Last week’s edition of Growth was all about recruitment. This week, I’d like to focus on a point I’ve continued to labour through 2022.

In my opinion, too few small and family businesses are actually doing anything about employee retention, except paying their staff a regular wage. The flag I keep raising with every business I work with is that whilst ever you’re not focussing on means of employee retention, you are at risk of having your staff poached by businesses just like yours.

From a large corporate perspective, a recent article in the Australian Financial Review about the retailer, Cotton On, was a window into not only how to manage employee retention and the return of staff to head office, but what they’ve been doing over the past five years to create an “employer of choice” mindset in their business. Google the article, or if you can’t find it, flick me an email and I’ll send you a copy.

Whilst small and family businesses don’t have the resources to necessarily go to the extent of what larger businesses can do in terms of employee incentives and conditions, I’m surprised at just how little imagination is devoted to employee retention, with the often heard excuse “we’re just too busy right now”.  Some examples that I’ve observed and that are working:

  1. Investing heavily in new skills training, including time away at interstate courses to ramp up knowledge development.
  2. Going beyond the standard four weeks per annum annual leave for key people. Long ago, in my former business life, key members of staff were at five weeks per annum.
  3. Financial bonuses for achieving certain targets – be they revenue focussed or not.
  4. Flexible work arrangements around days per week, not necessarily working from home. Could your team do what they do in five days, in four?
  5. Paying employees their full wage whilst they are out of the business for a week or two each year, engaged in aid work, whether or not it is in their field of expertise.

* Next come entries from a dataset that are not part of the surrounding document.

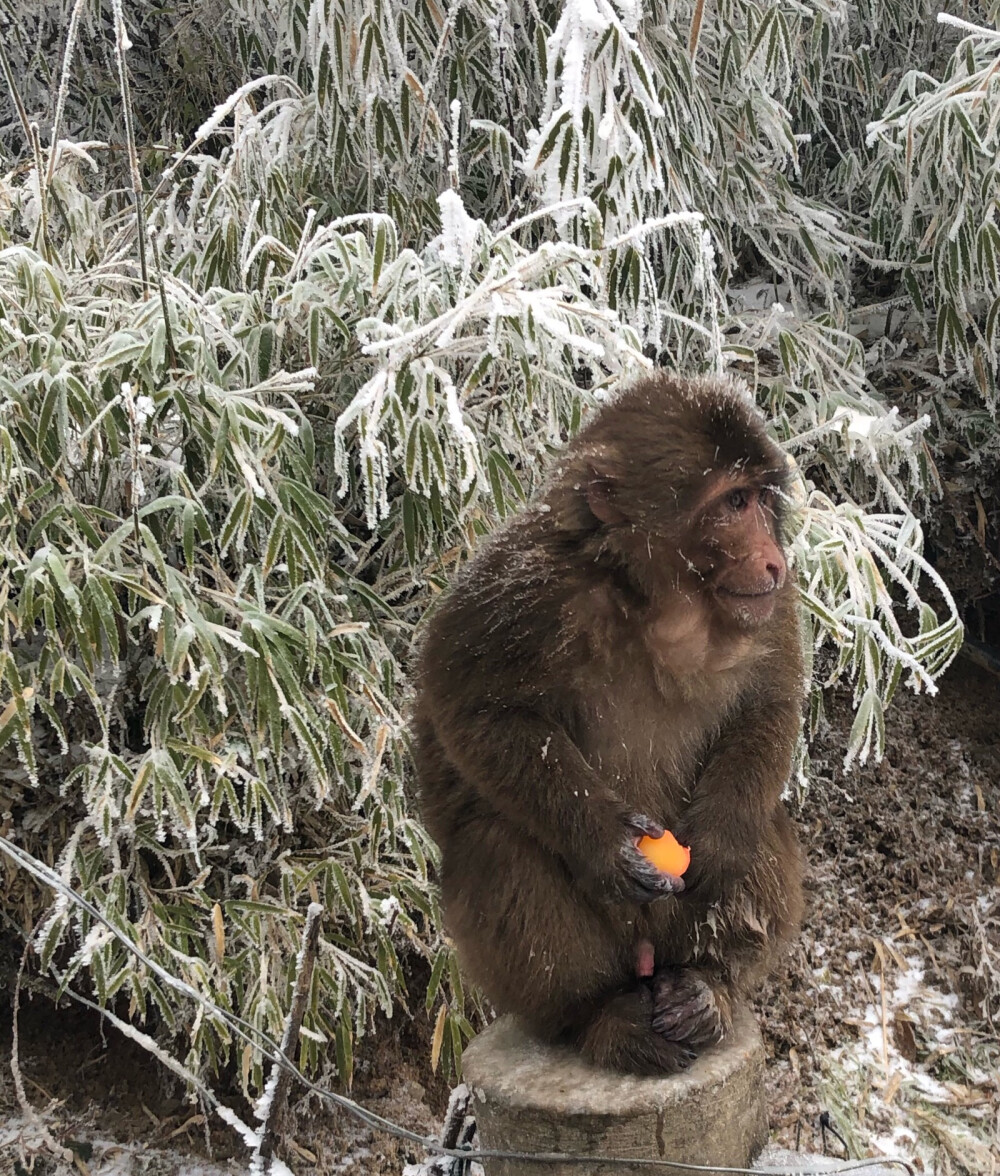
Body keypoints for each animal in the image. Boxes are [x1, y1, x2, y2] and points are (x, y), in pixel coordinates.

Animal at [409, 369, 804, 1077]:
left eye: (761, 499)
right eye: (733, 502)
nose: (772, 559)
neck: (668, 607)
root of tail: (647, 960)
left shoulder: (770, 606)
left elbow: (770, 705)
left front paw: (722, 839)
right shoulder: (520, 585)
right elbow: (473, 709)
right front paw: (609, 844)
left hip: (672, 932)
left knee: (762, 824)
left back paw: (707, 986)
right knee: (497, 841)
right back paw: (600, 1017)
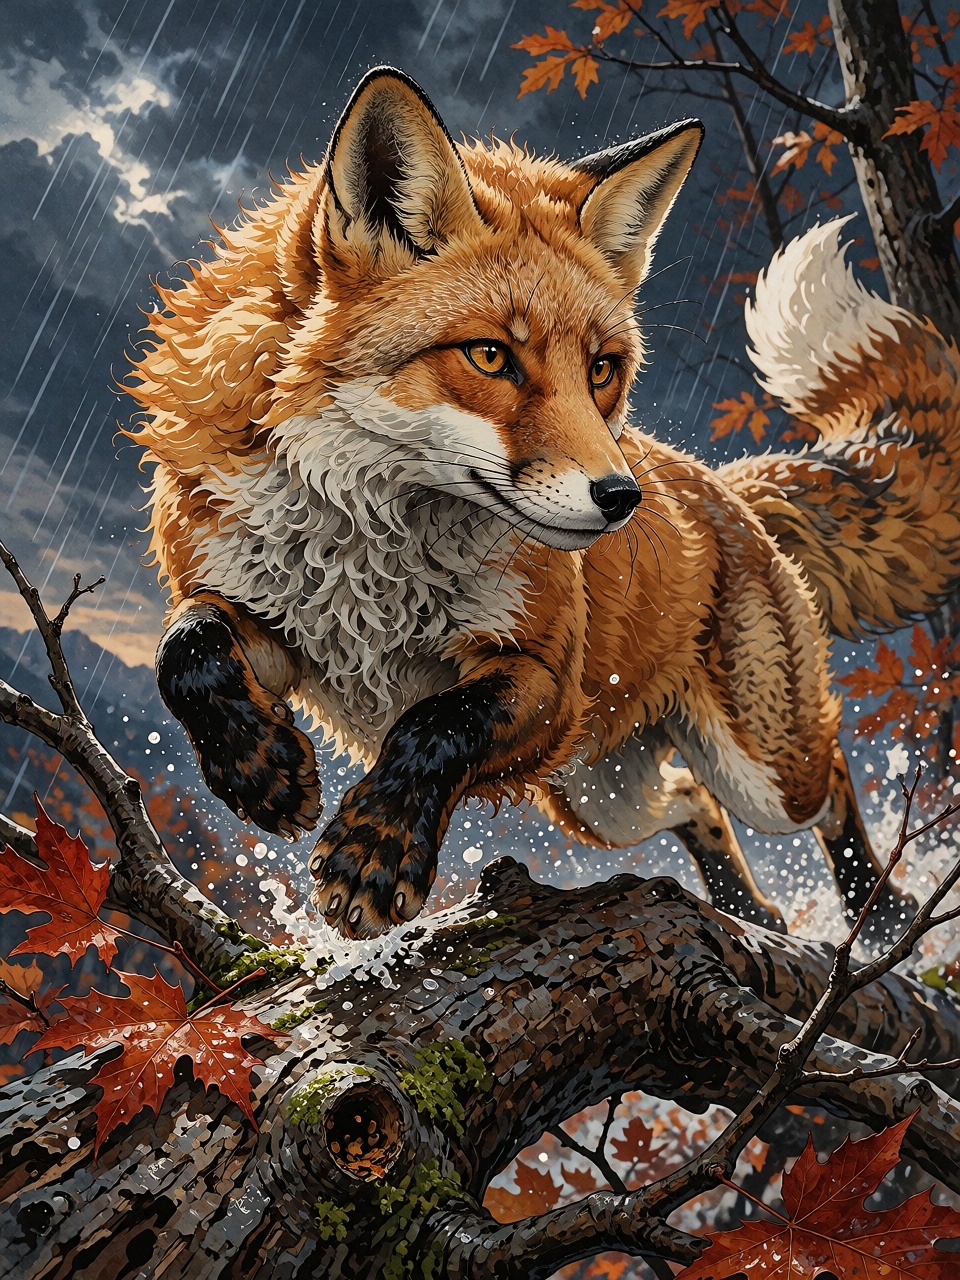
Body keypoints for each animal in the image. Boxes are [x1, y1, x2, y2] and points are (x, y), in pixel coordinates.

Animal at [126, 67, 960, 940]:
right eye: (492, 356)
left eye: (601, 370)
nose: (622, 497)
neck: (367, 544)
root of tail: (723, 489)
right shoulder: (277, 629)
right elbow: (185, 650)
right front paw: (258, 770)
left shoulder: (542, 678)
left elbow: (434, 725)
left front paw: (375, 851)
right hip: (602, 799)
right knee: (690, 802)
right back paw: (745, 908)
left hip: (757, 770)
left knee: (826, 777)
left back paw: (884, 910)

The fact is, we’re now more than halfway through 2022. Busy businesses will continue to be busy which means most of them will devote little to no attention to employee retention. Ironically, these are the businesses that are heading for a financial cliff, for with reduced staff, they simply won’t be able to do the level of work they’re doing now.


This Week’s Tip

” Recruitment is an ongoing and multi pronged process. The sooner that business owners realise that,
the sooner they’ll have options regarding potential employees,
rather than merely accepting whomever has applied (and sometimes, that is only one person).”